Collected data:
***
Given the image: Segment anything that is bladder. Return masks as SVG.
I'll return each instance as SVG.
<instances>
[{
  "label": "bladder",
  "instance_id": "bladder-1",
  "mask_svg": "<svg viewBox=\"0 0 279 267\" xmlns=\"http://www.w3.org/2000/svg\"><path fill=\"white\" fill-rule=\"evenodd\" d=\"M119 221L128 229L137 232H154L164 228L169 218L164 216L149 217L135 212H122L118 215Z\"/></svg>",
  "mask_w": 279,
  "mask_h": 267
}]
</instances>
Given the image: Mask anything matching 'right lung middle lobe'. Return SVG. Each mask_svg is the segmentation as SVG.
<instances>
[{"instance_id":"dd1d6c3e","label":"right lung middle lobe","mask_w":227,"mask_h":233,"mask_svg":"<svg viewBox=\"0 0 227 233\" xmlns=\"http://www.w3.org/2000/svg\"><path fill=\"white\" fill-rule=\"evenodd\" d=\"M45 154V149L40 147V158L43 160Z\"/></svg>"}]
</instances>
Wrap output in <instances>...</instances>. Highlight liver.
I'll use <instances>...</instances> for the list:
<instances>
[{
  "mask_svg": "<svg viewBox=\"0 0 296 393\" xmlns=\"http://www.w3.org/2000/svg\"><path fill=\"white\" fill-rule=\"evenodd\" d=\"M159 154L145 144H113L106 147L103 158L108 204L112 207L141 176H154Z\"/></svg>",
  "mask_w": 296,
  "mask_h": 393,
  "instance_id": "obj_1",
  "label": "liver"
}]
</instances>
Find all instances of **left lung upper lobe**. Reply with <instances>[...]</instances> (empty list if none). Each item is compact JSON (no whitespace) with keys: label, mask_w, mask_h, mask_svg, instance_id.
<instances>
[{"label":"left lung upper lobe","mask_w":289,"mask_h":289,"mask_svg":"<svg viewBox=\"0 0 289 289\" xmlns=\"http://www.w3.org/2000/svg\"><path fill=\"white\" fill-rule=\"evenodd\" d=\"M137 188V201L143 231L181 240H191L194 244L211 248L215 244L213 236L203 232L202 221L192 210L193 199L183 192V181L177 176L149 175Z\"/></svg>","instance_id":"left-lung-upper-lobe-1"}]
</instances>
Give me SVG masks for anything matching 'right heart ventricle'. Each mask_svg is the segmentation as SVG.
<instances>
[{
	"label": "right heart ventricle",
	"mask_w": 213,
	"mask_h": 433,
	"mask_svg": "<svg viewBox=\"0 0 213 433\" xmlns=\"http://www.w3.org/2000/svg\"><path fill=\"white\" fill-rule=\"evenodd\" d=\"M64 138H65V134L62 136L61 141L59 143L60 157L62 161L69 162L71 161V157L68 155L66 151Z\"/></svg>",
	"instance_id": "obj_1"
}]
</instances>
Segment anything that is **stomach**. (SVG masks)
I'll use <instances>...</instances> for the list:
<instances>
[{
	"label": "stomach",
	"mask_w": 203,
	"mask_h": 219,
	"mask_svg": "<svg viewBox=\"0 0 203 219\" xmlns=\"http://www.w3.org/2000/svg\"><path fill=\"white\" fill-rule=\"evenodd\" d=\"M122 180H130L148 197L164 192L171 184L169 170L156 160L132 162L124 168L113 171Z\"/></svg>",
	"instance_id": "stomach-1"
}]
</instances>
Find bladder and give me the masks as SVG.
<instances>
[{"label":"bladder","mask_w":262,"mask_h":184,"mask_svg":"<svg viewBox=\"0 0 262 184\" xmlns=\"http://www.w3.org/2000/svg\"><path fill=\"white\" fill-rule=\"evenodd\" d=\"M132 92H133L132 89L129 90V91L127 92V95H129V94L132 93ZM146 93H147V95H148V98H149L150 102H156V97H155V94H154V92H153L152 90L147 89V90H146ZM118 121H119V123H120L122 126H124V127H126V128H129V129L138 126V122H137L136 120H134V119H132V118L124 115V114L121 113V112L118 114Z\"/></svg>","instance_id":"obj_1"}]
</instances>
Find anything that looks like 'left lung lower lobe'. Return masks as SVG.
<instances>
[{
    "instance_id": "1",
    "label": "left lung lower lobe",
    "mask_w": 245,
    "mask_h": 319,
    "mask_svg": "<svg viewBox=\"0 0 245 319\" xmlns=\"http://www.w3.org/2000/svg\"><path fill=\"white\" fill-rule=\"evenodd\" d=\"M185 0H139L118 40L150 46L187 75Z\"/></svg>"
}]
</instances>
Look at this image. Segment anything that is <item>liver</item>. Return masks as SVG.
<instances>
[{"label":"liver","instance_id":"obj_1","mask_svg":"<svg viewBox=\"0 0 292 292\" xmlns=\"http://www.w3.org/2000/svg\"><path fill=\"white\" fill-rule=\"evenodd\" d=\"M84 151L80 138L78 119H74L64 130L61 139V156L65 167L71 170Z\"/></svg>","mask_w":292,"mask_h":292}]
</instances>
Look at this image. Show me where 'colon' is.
***
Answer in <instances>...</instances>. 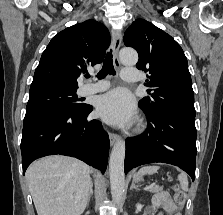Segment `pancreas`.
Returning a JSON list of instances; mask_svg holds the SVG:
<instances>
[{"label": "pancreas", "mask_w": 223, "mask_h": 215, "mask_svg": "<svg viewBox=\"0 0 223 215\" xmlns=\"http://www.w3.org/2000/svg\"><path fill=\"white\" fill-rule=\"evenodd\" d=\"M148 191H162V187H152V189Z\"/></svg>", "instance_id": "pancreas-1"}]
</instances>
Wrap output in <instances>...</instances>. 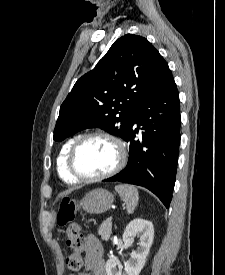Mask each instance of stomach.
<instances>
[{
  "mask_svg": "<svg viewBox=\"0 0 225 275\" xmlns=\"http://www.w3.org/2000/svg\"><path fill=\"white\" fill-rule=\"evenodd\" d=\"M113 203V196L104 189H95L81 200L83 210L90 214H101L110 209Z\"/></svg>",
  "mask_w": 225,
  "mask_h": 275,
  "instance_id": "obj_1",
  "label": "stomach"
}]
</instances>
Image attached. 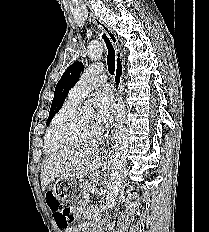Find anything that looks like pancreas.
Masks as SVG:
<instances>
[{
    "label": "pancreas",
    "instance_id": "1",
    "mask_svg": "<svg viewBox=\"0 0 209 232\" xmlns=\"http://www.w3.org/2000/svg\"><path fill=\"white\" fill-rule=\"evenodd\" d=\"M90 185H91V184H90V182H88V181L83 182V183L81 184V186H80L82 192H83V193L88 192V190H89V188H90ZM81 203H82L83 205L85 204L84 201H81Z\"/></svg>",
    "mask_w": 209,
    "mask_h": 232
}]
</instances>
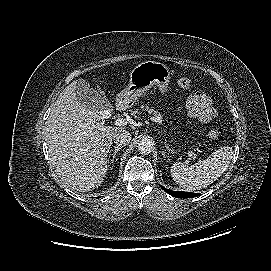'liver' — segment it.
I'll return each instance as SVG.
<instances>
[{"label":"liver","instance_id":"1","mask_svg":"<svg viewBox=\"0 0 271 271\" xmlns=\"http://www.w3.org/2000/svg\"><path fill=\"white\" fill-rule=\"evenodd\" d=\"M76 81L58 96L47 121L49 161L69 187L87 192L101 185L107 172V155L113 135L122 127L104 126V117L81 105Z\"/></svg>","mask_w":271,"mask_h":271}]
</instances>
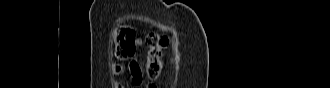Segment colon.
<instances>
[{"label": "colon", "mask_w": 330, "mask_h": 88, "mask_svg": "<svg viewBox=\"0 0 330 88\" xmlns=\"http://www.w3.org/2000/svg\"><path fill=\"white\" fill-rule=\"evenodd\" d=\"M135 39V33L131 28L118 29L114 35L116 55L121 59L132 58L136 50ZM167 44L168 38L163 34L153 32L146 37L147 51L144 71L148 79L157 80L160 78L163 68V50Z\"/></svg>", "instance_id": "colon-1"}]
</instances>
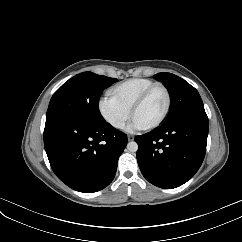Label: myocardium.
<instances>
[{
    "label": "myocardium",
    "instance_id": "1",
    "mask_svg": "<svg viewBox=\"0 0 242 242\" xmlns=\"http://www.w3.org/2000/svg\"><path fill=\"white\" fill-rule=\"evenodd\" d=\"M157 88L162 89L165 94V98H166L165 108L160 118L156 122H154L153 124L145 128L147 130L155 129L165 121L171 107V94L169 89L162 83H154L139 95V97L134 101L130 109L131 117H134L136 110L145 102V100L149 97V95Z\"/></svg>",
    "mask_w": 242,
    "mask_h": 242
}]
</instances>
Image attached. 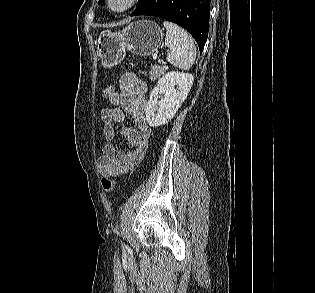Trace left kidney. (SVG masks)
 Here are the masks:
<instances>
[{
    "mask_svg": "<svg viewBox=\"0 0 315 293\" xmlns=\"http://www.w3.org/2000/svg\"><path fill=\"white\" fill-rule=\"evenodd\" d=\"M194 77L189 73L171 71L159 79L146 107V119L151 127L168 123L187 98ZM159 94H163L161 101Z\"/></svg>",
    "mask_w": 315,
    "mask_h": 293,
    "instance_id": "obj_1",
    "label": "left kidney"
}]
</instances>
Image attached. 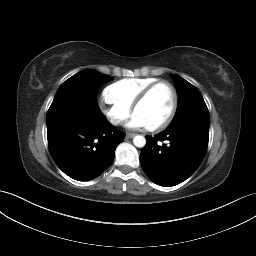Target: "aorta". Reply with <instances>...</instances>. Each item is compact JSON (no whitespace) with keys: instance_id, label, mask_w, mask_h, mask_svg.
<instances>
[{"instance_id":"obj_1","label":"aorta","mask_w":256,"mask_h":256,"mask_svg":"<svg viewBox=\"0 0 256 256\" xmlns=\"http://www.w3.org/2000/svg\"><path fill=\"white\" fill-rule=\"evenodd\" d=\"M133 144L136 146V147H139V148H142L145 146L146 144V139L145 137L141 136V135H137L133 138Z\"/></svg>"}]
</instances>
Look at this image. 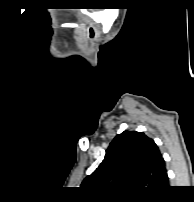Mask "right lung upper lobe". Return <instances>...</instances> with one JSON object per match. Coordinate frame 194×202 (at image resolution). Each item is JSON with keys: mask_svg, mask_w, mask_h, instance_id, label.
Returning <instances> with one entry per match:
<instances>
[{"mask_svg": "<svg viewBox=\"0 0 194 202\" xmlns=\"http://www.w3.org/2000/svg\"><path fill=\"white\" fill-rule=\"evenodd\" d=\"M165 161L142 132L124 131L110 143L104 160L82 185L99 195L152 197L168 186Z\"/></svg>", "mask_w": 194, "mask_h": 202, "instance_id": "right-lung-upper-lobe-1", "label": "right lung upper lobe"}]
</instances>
***
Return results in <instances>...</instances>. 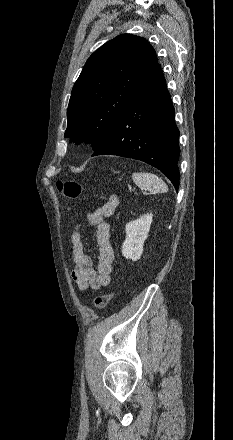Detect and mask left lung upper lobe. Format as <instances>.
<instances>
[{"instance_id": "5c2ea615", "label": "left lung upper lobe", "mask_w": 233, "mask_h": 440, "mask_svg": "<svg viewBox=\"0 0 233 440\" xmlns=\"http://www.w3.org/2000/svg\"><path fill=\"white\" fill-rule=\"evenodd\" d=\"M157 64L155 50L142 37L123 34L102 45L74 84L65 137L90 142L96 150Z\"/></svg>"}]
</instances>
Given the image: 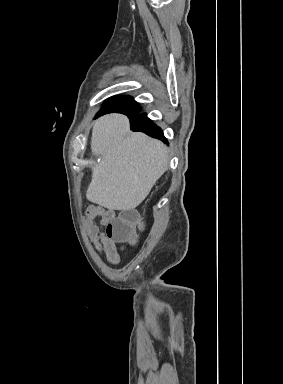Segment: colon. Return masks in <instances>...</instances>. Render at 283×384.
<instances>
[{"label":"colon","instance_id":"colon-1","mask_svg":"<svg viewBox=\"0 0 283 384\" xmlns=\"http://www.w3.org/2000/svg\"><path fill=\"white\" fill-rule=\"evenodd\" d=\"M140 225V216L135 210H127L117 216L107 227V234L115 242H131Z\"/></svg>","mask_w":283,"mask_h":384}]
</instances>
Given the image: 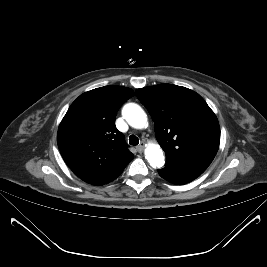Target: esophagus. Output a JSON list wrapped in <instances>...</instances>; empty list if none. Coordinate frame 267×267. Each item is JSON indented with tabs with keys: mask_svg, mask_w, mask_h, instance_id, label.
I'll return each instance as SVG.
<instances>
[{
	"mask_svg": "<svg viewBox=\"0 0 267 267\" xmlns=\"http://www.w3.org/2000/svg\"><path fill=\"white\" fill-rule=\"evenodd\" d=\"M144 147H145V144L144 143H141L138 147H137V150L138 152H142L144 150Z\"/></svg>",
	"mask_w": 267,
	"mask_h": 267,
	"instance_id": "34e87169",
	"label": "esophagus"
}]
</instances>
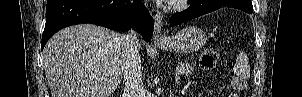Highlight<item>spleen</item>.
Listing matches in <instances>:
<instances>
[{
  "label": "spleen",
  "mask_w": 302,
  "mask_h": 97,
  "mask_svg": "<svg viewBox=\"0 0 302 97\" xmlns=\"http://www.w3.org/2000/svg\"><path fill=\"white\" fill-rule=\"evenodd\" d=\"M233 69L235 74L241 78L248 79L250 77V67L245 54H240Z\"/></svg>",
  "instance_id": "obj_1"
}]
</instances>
***
### WORK TO COMPLETE:
Reproduce verbatim the items starting at the line that contains "Find anything that looks like 'left" and ending at the line that contains "Look at this image. Show me where 'colon' is.", including both of those lines.

### REPLY:
Find anything that looks like 'left lung lower lobe'. Return masks as SVG.
<instances>
[{
    "instance_id": "1",
    "label": "left lung lower lobe",
    "mask_w": 245,
    "mask_h": 319,
    "mask_svg": "<svg viewBox=\"0 0 245 319\" xmlns=\"http://www.w3.org/2000/svg\"><path fill=\"white\" fill-rule=\"evenodd\" d=\"M185 0H139L118 40L150 46L187 75Z\"/></svg>"
}]
</instances>
Look at this image. Segment anything that is <item>liver</item>. Return masks as SVG.
<instances>
[{"label":"liver","instance_id":"obj_1","mask_svg":"<svg viewBox=\"0 0 292 292\" xmlns=\"http://www.w3.org/2000/svg\"><path fill=\"white\" fill-rule=\"evenodd\" d=\"M84 151L80 138L78 119H74L64 130L61 139V156L65 167L71 170Z\"/></svg>","mask_w":292,"mask_h":292}]
</instances>
Look at this image. Show me where 'colon' is.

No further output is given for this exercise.